-- start of SUPPLIED DATA --

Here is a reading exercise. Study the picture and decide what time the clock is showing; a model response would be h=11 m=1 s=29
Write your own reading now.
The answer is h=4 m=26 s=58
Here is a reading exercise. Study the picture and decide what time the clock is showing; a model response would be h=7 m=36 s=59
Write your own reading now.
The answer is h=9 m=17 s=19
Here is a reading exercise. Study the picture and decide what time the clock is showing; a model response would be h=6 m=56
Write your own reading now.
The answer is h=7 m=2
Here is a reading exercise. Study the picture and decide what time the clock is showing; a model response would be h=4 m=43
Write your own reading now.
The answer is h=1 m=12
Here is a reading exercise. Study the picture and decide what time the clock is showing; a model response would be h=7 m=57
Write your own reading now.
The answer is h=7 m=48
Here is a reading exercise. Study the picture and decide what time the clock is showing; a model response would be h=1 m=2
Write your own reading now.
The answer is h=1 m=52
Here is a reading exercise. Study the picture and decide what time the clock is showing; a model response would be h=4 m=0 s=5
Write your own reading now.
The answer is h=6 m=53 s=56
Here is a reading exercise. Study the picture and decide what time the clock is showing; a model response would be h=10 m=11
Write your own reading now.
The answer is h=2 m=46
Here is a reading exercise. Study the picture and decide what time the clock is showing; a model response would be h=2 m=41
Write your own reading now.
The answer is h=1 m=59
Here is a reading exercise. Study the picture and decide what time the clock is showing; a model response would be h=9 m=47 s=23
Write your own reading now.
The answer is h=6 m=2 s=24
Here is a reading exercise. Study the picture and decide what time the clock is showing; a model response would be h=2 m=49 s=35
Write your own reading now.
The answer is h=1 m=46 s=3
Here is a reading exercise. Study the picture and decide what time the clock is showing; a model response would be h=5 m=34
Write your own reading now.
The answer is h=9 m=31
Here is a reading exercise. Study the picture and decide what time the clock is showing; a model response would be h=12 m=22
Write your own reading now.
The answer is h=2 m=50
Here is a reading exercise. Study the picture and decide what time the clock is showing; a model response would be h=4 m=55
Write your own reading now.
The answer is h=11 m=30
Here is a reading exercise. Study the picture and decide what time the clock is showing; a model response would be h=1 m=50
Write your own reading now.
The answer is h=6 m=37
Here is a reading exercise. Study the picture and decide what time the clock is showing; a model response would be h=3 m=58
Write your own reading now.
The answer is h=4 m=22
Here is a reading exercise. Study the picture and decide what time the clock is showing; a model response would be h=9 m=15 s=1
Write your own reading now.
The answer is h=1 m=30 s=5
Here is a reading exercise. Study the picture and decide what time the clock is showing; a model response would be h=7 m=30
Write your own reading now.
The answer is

-- end of SUPPLIED DATA --

YOUR GOAL:
Reproduce all of the records above, substituting "sample answer" for each occurrence of "model response" and leaving every other part unchanged.

EXERCISE RESPONSE:
Here is a reading exercise. Study the picture and decide what time the clock is showing; a sample answer would be h=11 m=1 s=29
Write your own reading now.
The answer is h=4 m=26 s=58
Here is a reading exercise. Study the picture and decide what time the clock is showing; a sample answer would be h=7 m=36 s=59
Write your own reading now.
The answer is h=9 m=17 s=19
Here is a reading exercise. Study the picture and decide what time the clock is showing; a sample answer would be h=6 m=56
Write your own reading now.
The answer is h=7 m=2
Here is a reading exercise. Study the picture and decide what time the clock is showing; a sample answer would be h=4 m=43
Write your own reading now.
The answer is h=1 m=12
Here is a reading exercise. Study the picture and decide what time the clock is showing; a sample answer would be h=7 m=57
Write your own reading now.
The answer is h=7 m=48
Here is a reading exercise. Study the picture and decide what time the clock is showing; a sample answer would be h=1 m=2
Write your own reading now.
The answer is h=1 m=52
Here is a reading exercise. Study the picture and decide what time the clock is showing; a sample answer would be h=4 m=0 s=5
Write your own reading now.
The answer is h=6 m=53 s=56
Here is a reading exercise. Study the picture and decide what time the clock is showing; a sample answer would be h=10 m=11
Write your own reading now.
The answer is h=2 m=46
Here is a reading exercise. Study the picture and decide what time the clock is showing; a sample answer would be h=2 m=41
Write your own reading now.
The answer is h=1 m=59
Here is a reading exercise. Study the picture and decide what time the clock is showing; a sample answer would be h=9 m=47 s=23
Write your own reading now.
The answer is h=6 m=2 s=24
Here is a reading exercise. Study the picture and decide what time the clock is showing; a sample answer would be h=2 m=49 s=35
Write your own reading now.
The answer is h=1 m=46 s=3
Here is a reading exercise. Study the picture and decide what time the clock is showing; a sample answer would be h=5 m=34
Write your own reading now.
The answer is h=9 m=31
Here is a reading exercise. Study the picture and decide what time the clock is showing; a sample answer would be h=12 m=22
Write your own reading now.
The answer is h=2 m=50
Here is a reading exercise. Study the picture and decide what time the clock is showing; a sample answer would be h=4 m=55
Write your own reading now.
The answer is h=11 m=30
Here is a reading exercise. Study the picture and decide what time the clock is showing; a sample answer would be h=1 m=50
Write your own reading now.
The answer is h=6 m=37
Here is a reading exercise. Study the picture and decide what time the clock is showing; a sample answer would be h=3 m=58
Write your own reading now.
The answer is h=4 m=22
Here is a reading exercise. Study the picture and decide what time the clock is showing; a sample answer would be h=9 m=15 s=1
Write your own reading now.
The answer is h=1 m=30 s=5
Here is a reading exercise. Study the picture and decide what time the clock is showing; a sample answer would be h=7 m=30
Write your own reading now.
The answer is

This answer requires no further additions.